Columbia University Protesters Occupy Campus Building

Student protesters at Columbia University occupied Hamilton Hall, one of the most iconic buildings of the school’s campus, in a late-night escalation of ongoing pro-Palestinian demonstrations.

In the early hours of Tuesday, dozens of students rushed into the hall and began using furniture to barricade entrances — recreating an occupation of the same building carried out by anti-Vietnam War protesters at the university in 1968. At least one window was broken during the takeover, and the protesters unfurled a banner reading “Hind’s Hall” from the building’s primary balcony.

The banner honored Hind Rajab, a five-year-old Palestinian girl who was killed in February when the vehicle she and several of her relatives were driving in was fired upon by Israeli forces in Gaza City. An ambulance attempting to resume Hind — who survived the initial onslaught — was targeted by an Israeli airstrike, killing the rescue paramedics inside. Hind is one of the more than 34,000 Palestinians killed in Gaza since the outbreak of the war between Israel and Hamas on Oct. 7.

In response, Columbia administrators on Tuesday morning restricted access to the main university campus, and advised everyone but “non-essential” staff and faculty to avoid coming to the campus.

On Monday, the university began suspending students who refused to vacate a Gaza Solidarity Encampment occupying a lawn on the campus since April 17. The protest called for Columbia to “divest” from Israeli and military investments held by the school. The university announced that students who remained past a 2 p.m. deadline and refused to sign a “form committing to abide” by its policies would be “placed on suspension, ineligible to complete the semester or graduate, and will be restricted from all academic, residential, and recreational spaces.”

Earlier this month, University President Nemat Shafik called the NYPD into the campus in an attempt to forcibly clear the encampment.
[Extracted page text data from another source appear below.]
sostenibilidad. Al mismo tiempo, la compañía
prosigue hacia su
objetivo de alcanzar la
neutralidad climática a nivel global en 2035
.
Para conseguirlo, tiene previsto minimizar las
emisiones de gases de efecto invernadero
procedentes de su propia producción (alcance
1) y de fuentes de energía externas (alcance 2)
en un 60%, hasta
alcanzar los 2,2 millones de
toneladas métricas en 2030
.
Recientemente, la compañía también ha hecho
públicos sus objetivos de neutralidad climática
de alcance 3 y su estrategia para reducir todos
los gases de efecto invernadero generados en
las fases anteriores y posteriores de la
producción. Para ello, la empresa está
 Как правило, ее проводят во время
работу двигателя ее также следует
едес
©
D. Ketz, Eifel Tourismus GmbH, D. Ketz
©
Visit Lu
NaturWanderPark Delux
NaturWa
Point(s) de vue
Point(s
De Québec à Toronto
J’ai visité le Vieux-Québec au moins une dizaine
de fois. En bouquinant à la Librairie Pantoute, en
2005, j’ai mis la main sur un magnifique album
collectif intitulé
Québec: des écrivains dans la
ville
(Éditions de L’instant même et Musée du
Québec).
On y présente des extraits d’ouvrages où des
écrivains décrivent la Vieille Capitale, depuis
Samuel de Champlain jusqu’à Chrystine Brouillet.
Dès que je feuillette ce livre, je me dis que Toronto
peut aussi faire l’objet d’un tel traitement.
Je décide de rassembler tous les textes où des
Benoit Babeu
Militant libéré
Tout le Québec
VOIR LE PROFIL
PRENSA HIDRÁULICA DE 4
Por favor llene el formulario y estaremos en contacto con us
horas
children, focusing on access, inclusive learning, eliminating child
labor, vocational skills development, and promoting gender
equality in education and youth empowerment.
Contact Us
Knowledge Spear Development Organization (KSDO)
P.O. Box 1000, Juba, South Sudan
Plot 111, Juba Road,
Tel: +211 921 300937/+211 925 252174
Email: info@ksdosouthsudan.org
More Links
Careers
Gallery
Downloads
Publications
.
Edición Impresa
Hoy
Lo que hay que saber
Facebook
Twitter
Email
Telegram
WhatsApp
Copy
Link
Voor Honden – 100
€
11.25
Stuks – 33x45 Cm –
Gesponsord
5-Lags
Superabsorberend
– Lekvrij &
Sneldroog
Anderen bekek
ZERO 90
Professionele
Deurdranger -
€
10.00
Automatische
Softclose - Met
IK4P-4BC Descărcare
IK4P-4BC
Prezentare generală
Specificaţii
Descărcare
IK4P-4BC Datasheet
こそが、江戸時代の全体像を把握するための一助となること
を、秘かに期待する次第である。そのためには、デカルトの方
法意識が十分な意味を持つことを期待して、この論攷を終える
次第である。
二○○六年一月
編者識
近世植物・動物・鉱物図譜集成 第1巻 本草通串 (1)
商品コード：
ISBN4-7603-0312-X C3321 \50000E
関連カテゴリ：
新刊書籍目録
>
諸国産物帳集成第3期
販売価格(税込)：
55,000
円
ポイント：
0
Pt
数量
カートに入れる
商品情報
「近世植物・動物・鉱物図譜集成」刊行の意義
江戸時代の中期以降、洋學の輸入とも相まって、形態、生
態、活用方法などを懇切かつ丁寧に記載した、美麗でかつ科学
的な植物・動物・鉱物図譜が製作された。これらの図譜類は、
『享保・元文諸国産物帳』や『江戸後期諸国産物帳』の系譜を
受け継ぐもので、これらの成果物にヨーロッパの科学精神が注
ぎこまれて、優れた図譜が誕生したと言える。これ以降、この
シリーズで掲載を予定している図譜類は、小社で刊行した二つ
The move further galvanized protesters.

“The University has undermined the negotiation process by threatening its political opponents with soldiers, mass eviction, and at times, the restriction of basic needs,” Columbia University Apartheid Divest wrote in a blog post on Sunday addressing the breakdown of negotiations between protesters and the school.

In a statement issued early Tuesday morning, the group wrote that the occupation of Hamilton Hall “escalation represents the next generation of the 1968, 1985, and 1992 student movements which Columbia once repressed yet celebrates today. Protestors have voiced their intention to remain at Hind’s Hall until Columbia concedes to CAD’s three demands: divestment, financial transparency, and amnesty [for protesters].”

“As this group continues to hold down Hind’s Hall, we reiterate that CUAD’s encampment is a peaceful form of protest as demonstrated over the last 12 days,” they added. “Students and community members are risking suspension and arrest to end the true state of emergency on campus, Columbia’s complicity in the genocide in Gaza.”

With Columbia University as a template, student protests demanding universities divest from Israeli investments and military contractors have exploded into a nationwide movement. The demonstrations have added to existing pressure on the Biden administration to cease providing military aid to Israel given the widespread death toll in Gaza, accusations of human rights violations by the Israeli military, and ongoing international criminal investigations into Israel’s offensive on Gaza.

As Israel continued its siege and humanitarian blockade against Gaza, survivors were directed to flee to “safe zones” in the southern part of the territory. These areas have continued to be targeted by air strikes and Israeli military actions, and earlier this month Prime Minister Benjamin Netanyahu indicated that the nation is planning a widespread offensive in the Rafah region of southern Gaza.

“We will honor all the martyrs, all the parents, mothers, fathers,” protesters observed by The Columbia Spectator chanted. “We will honor all the martyrs, all the children, sons, and daughters.”